Development and Programming

TrevC's avatar
TrevC
39 posts
13 years ago
TrevC's avatar TrevC

I was curious what the best and most correct method would be for implementing pjax on an ExpressionEngine-powered site.

There’s PHP examples, along with thematic-pjax for Wordpress, so it’s definitely possible.

If there any better approach with EE, aside from manually hacking in support? Any input or advice is greatly appreciated.

Thanks

       
freerange's avatar
freerange
1 posts
13 years ago
freerange's avatar freerange

Hey,

I’ve thought a lot about how you would do this, but haven’t had a project where I can explore the possibilities. A couple not-really-ideal solutions are:

1) If you are not concerned about the overhead of loading the stuff that you don’t need, you can always have jQuery pull in the whole page but then only load the content:

$("#stage").load('http://example.com/page.html #your-content');
window.history.pushState(data, "Title", "page.html");

2) Another option is to put your content inside embedded templates and write some javascript to intercept the links, like this:

“some.group/template.html” would be the full template, “ajax.group/some-template.html” would be the embed/fragment. The latter would be embedded inside the former. “ajax.group/some-template.html” would start with {if segment_1 == "ajax"}{redirect="404"}{/if} to protect your SEO. Then you would write some javascript to intercept your internal links and replace your first segment (inside the href attribute) with “ajax/first segment-” This would return the cromeless version, aka the embedded template. The only thing left after that is to get crafty about doing the same when your URLs have three segments instead of two. This approach wouldn’t work with the Pages module/Structure of course.

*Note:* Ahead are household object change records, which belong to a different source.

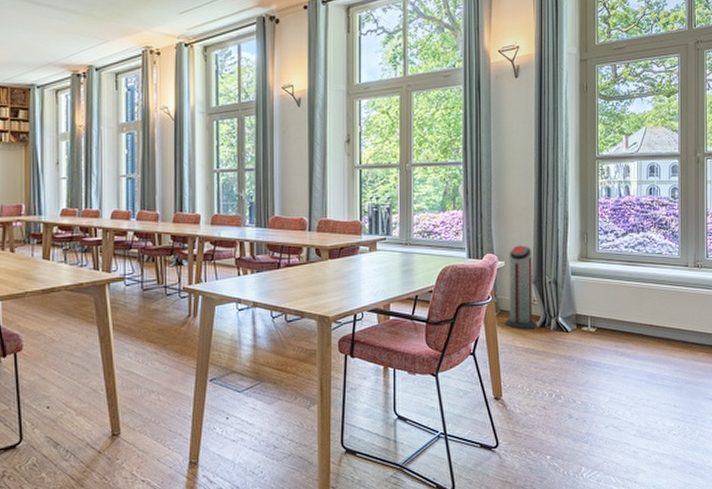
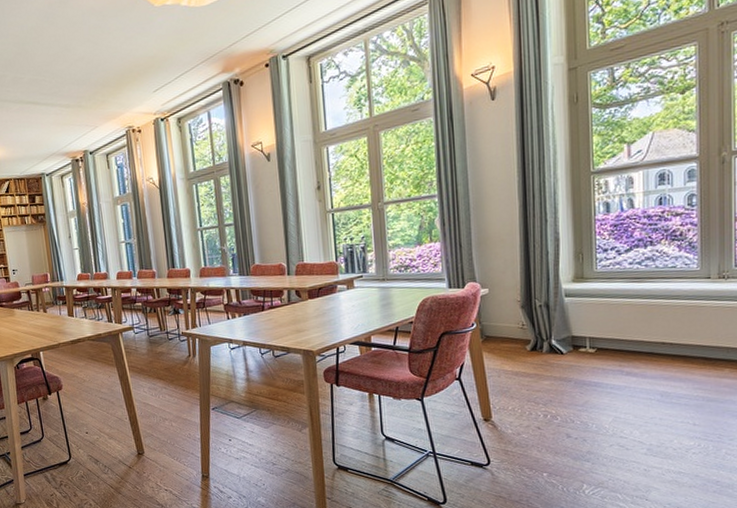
air purifier: present [505,245,537,330] -> none [492,271,528,354]

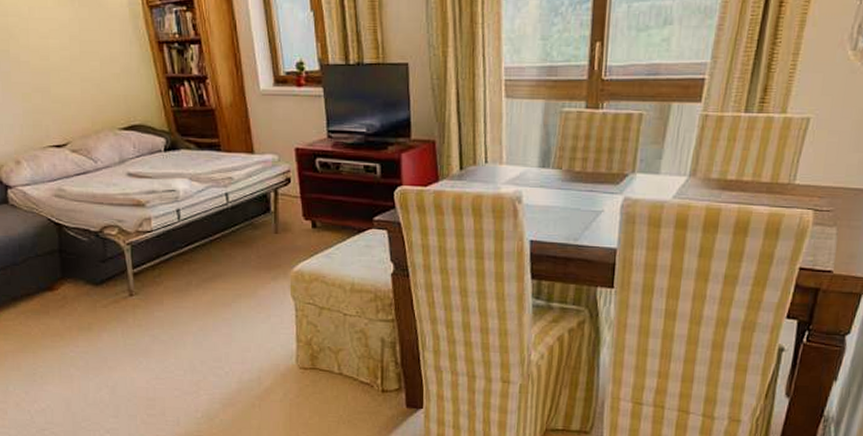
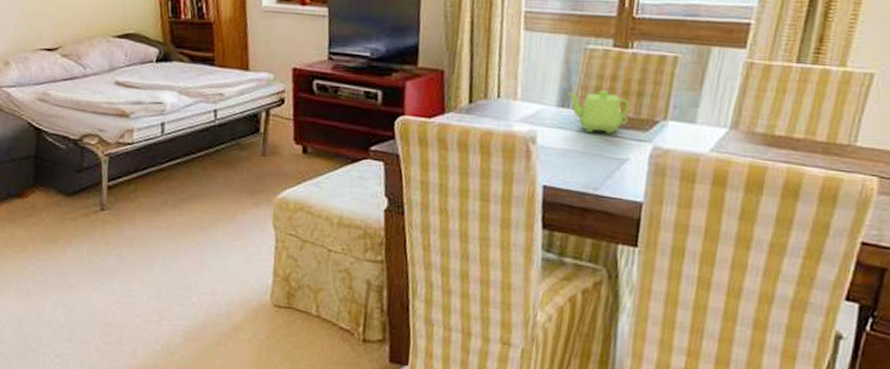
teapot: none [546,150,603,190] -> present [566,90,631,134]

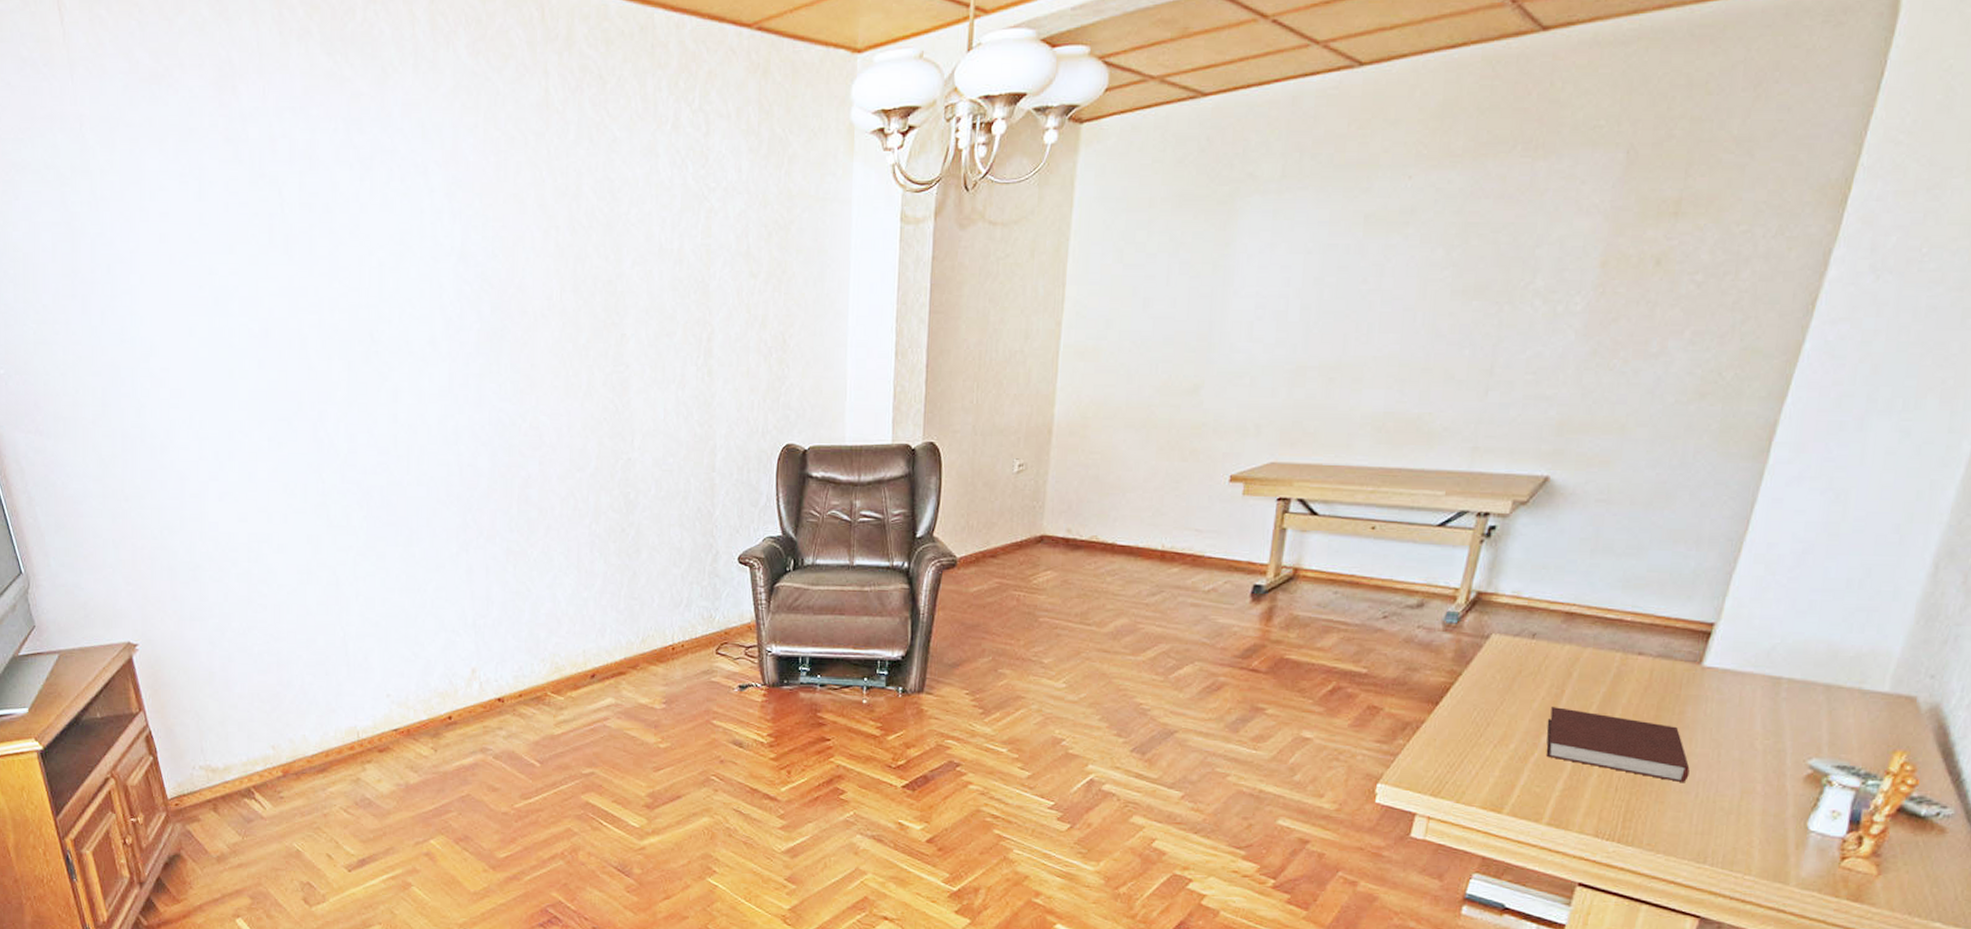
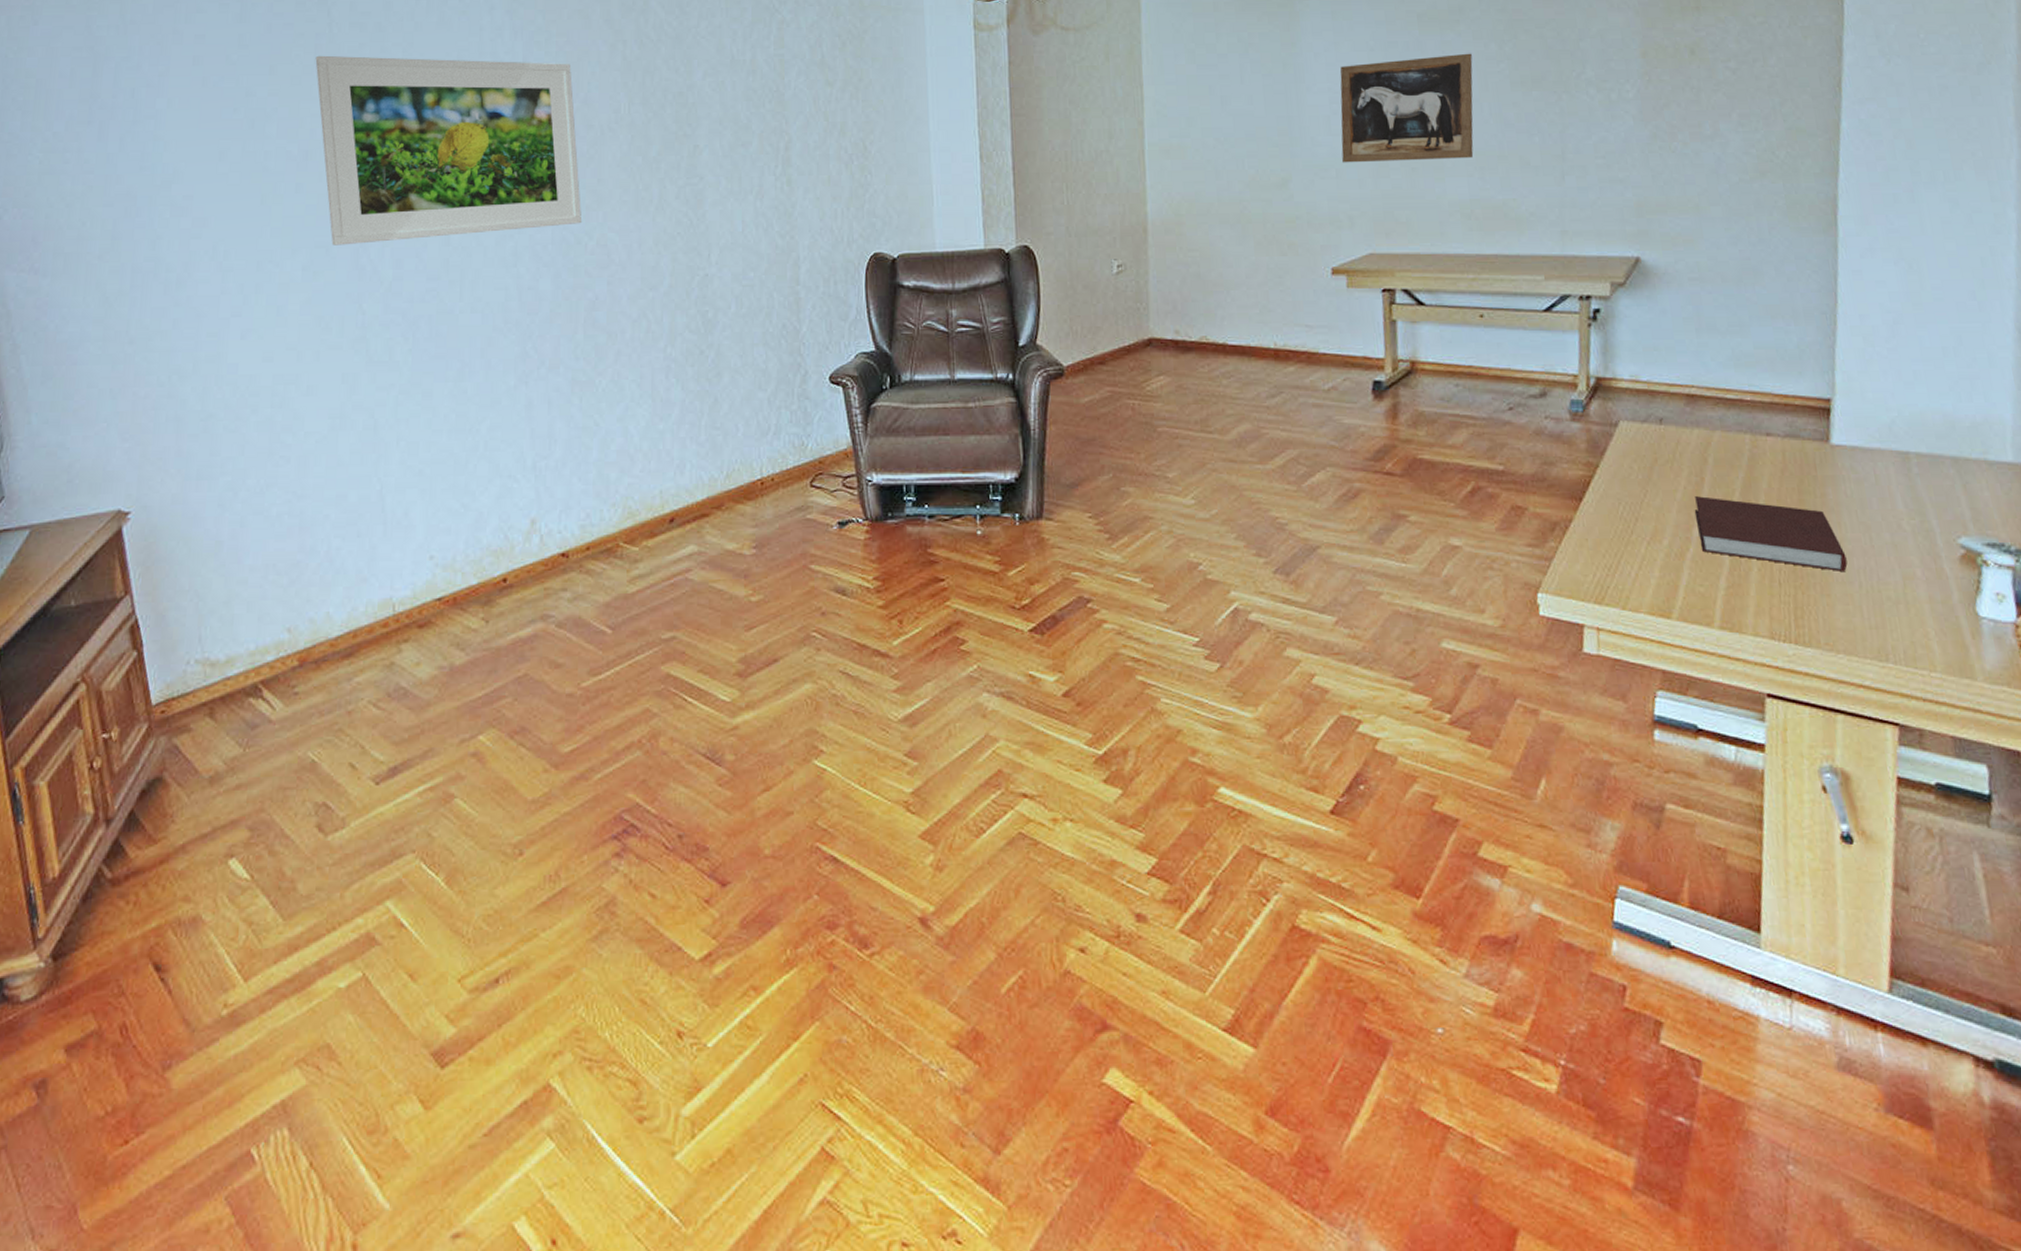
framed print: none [270,235,517,419] -> present [315,55,583,246]
wall art: none [1259,258,1415,371] -> present [1340,53,1474,163]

Obviously it would be much better to do things with server headers the way the pjax guys have it, but I have no idea how you would do that. Hopefully someone else around here does.

St

       
TrevC's avatar
TrevC
39 posts
13 years ago
TrevC's avatar TrevC
Hey, I’ve thought a lot about how you would do this, but haven’t had a project where I can explore the possibilities. A couple not-really-ideal solutions are: 1) If you are not concerned about the overhead of loading the stuff that you don’t need, you can always have jQuery pull in the whole page but then only load the content:
$("#stage").load('http://example.com/page.html #your-content');
window.history.pushState(data, "Title", "page.html");
2) Another option is to put your content inside embedded templates and write some javascript to intercept the links, like this: “some.group/template.html” would be the full template, “ajax.group/some-template.html” would be the embed/fragment. The latter would be embedded inside the former. “ajax.group/some-template.html” would start with {if segment_1 == "ajax"}{redirect="404"}{/if} to protect your SEO. Then you would write some javascript to intercept your internal links and replace your first segment (inside the href attribute) with “ajax/*first segment*-” This would return the cromeless version, aka the embedded template. The only thing left after that is to get crafty about doing the same when your URLs have three segments instead of two. This approach wouldn’t work with the Pages module/Structure of course. Obviously it would be much better to do things with server headers the way the pjax guys have it, but I have no idea how you would do that. Hopefully someone else around here does. St

I’ve been using djax on several static sites. It might not be ideal for everything, but it certainly does the trick. The sites it’s running on certainly seem “faster” than they did before, and there’s never the annoying page flicker with navigating pages.

There’s no reason why it couldn’t be integrated with an EE site.